10)Interpret and report your findings.
a)Were your findings statistically significant at your selected alpha level?
i)Was the entire model statistically significant? What about the independent variable?
ii)Are you able to support your hypothesis statement (reject H0)? Are you able to generalize your findings to the target population?
b)Were your findings substantively significant?
i)Interpret your independent variable regression coefficient. You do not need to interpret the y-intercept.
ii)State if you believe the coefficients are meaningful or not, and why
iii)Interpret your R2 (use the Multiple R-squared value, not Adjusted)
c)Identify any potential weaknesses or gaps in your study and how, if possible, they might be remedied in a future analysis.
How to write and format the project:
A)The entire paper should be written in a narrative flow. Do not write responses that match specific direction numbers. For example, do not say, “For item 5) my spoiler finding is …”
B)All tables, charts, and other graphics will be presentation quality (PQ). Do not provide raw output from R or other software that has not been improved to PQ.
a)Tables, charts, and graphics should be legible and nicely positioned on the page (e.g. do not put them in the center of the page, do use features like text wrapping).
b)These should be large enough to convey the needed information, but do not make them so large that they dominate the page and minimize the space for your writing.

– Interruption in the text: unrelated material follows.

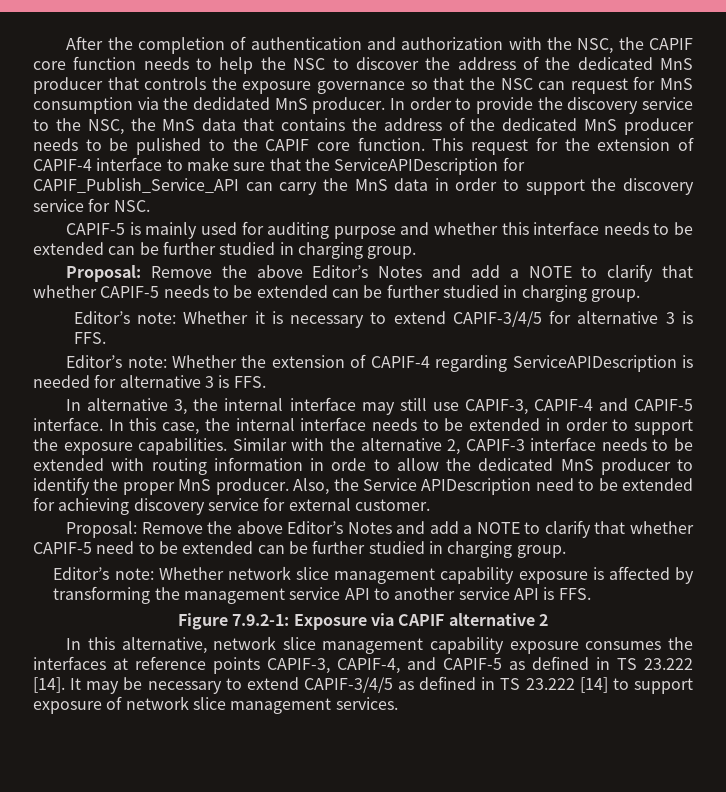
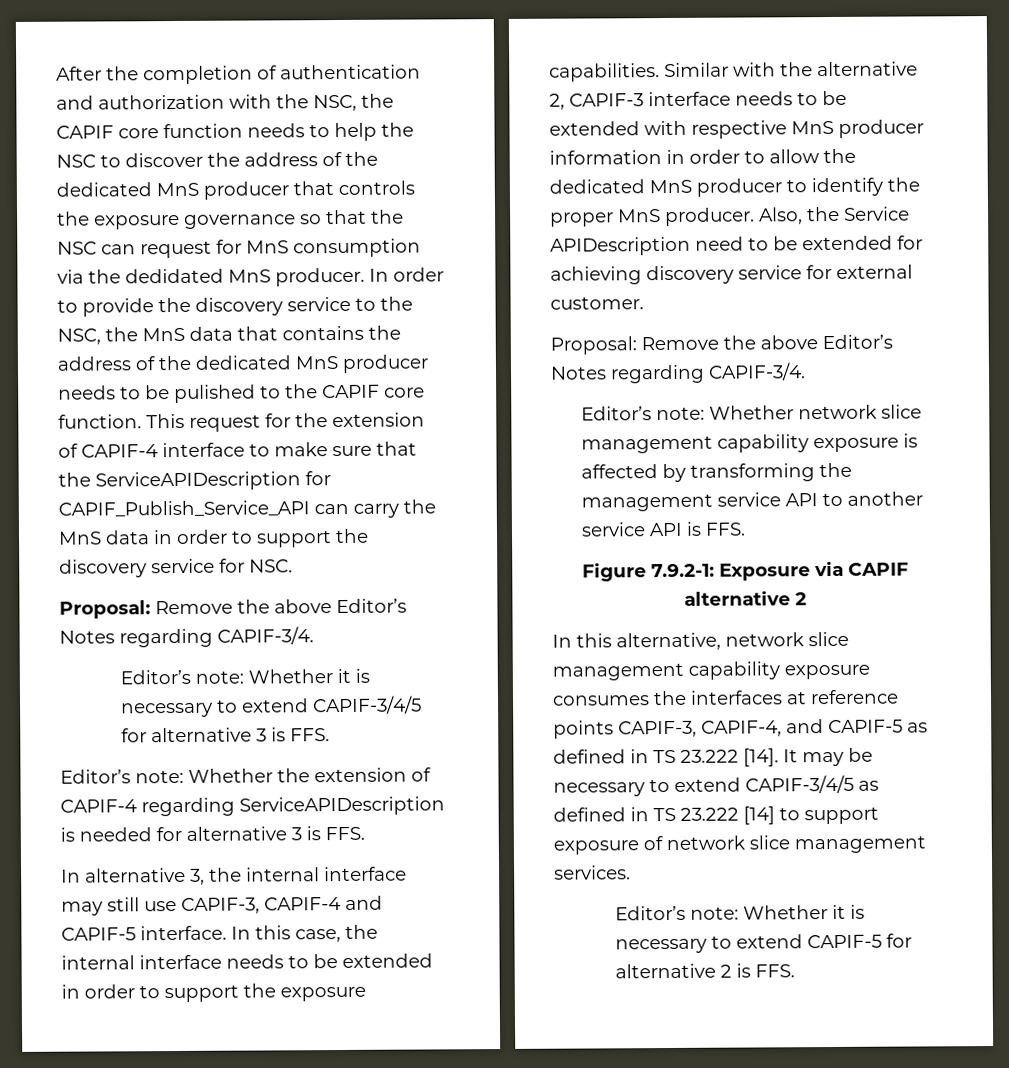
[66,221,693,239] [33,241,417,259] [66,264,693,282] [33,284,640,302] // CAPIF-5 is mainly used for auditing purpose and whether this interface needs to be extended can be further studied in charging group. // Proposal: Remove the above Editor’s Notes and add a NOTE to clarify that whether CAPIF-5 needs to be extended can be further studied in charging group. -> [59,598,407,619] [59,626,314,648] // Proposal: Remove the above Editor’s Notes regarding CAPIF-3/4.
[151,458,207,475] routing -> [691,119,924,139] respective MnS producer
[331,458,367,471] orde -> [689,149,740,164] order
[396,520,695,538] [33,540,566,558] and add a NOTE to clarify that whether CAPIF-5 need to be extended can be further studied in charging group. -> [610,362,806,384] regarding CAPIF-3/4.
(398, 703) none -> [614,904,865,921] [614,933,912,954] [614,963,795,979] // Editor’s note: Whether it is necessary to extend CAPIF-5 for alternative 2 is FFS.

C)Use APA citation for reporting statistical results. See here for a brief example: http://my.ilstu.edu/~jhkahn/apastats.html
a)Use this when discussing your summary statistics.

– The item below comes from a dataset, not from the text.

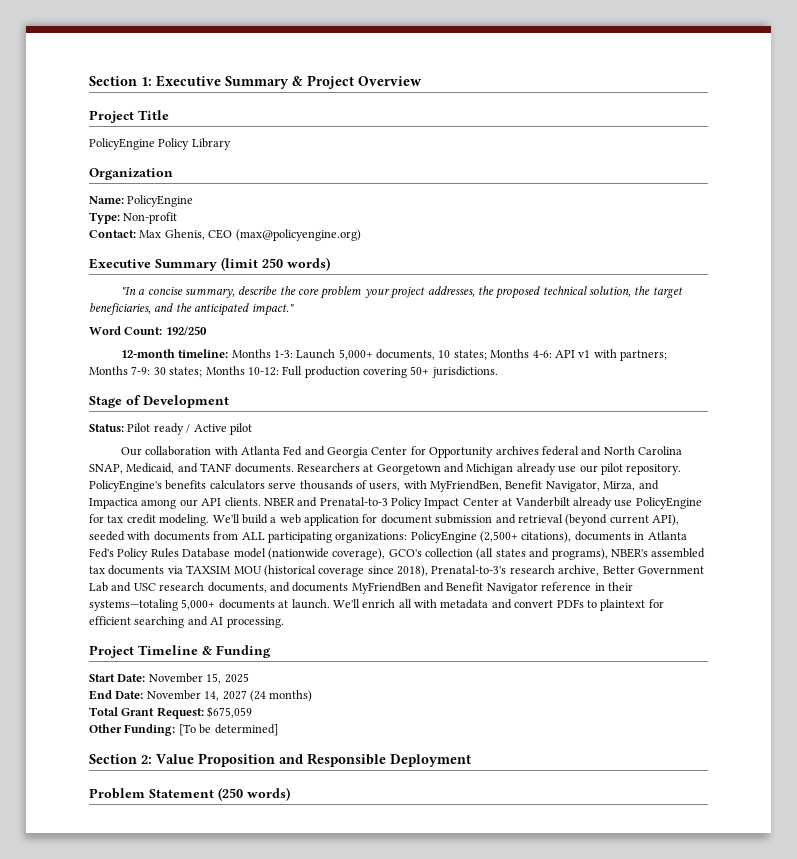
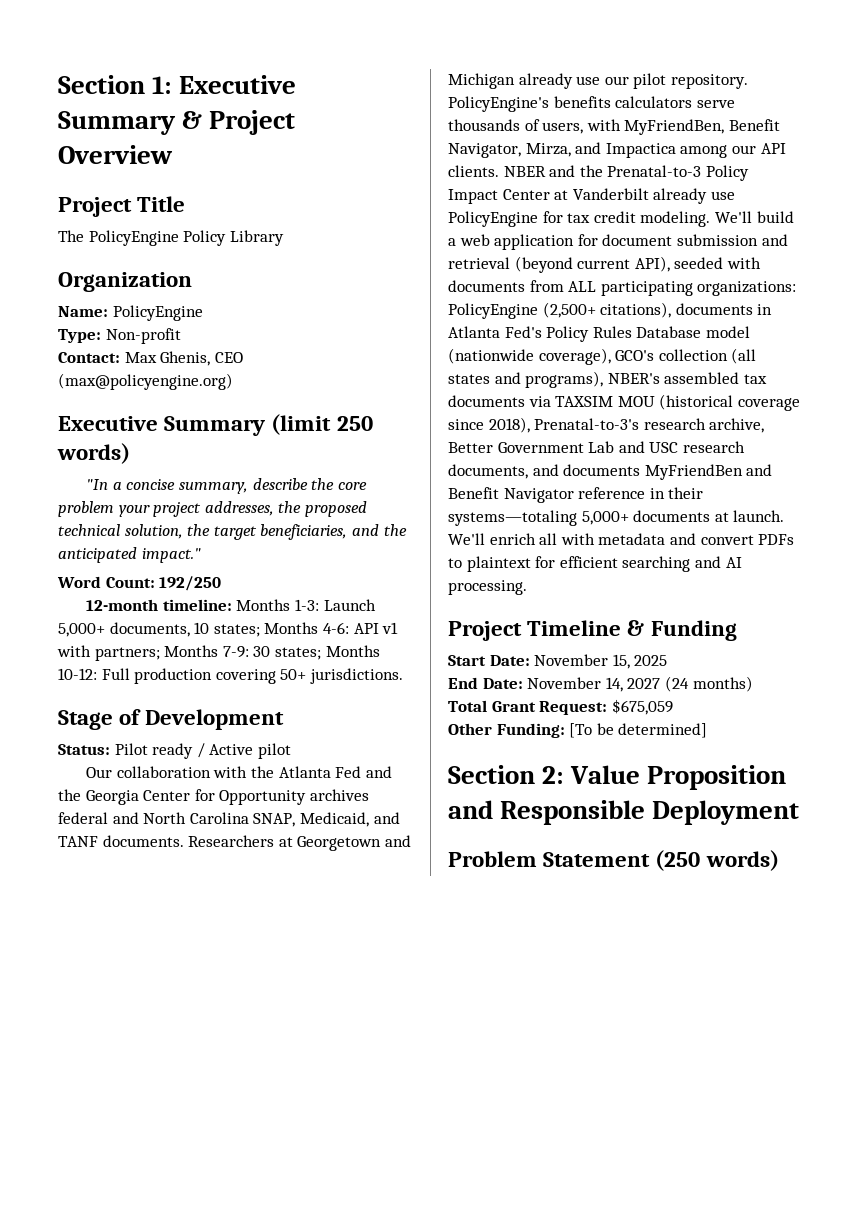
(169, 115) none -> [58,230,84,242] The
(238, 450) none -> [251,766,275,778] the
(325, 451) none -> [58,789,81,801] the
(318, 502) none -> [579,165,603,177] the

b)When discussing regression coefficients in your text, you can simply refer to the number value, e.g. each additional gram of sugar corresponds to an average increase of 4.7 calories in the Starbuck drink (p<0.05).
D)The paper should be between 2 and 3 pages of narrative text. Your PQ descriptive table and scatterplot must be within these 3 pages. Any narrative text beyond 3 pages will cause you to lose points for going over the page length.

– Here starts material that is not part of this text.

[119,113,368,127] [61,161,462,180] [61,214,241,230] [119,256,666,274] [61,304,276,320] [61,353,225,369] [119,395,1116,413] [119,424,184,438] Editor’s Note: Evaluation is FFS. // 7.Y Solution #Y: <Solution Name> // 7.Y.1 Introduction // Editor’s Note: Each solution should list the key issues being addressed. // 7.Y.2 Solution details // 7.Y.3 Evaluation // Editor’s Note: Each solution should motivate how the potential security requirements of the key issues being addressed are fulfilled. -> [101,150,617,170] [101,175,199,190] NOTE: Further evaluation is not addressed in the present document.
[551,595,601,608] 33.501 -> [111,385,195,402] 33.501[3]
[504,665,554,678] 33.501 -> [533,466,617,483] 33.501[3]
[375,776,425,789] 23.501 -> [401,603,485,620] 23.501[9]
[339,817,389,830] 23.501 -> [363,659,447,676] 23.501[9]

a)You may use a 3rd or 4th page for regression diagnostic plots and other tables that do not fit the main narrative text.
b)Use either Calibri or Times New Roman 11 or 12-point font with 1 line-spacing and two line spaces between paragraphs. Tables should be single spaced.
E)An R script file will be submitted and should contain everything relevant to your project.
a)Include your first and last name, INST 314 Project 4, and the last revised date at the top of the script as comments on separate lines.
b)Be sure to use comments and use of blank lines through your script to make your work easier to read and reproduce.
c)Make sure that your code is in order line by line, so that if I was to run it from line 1 to the end, I do not receive errors because your lines of code are out of order.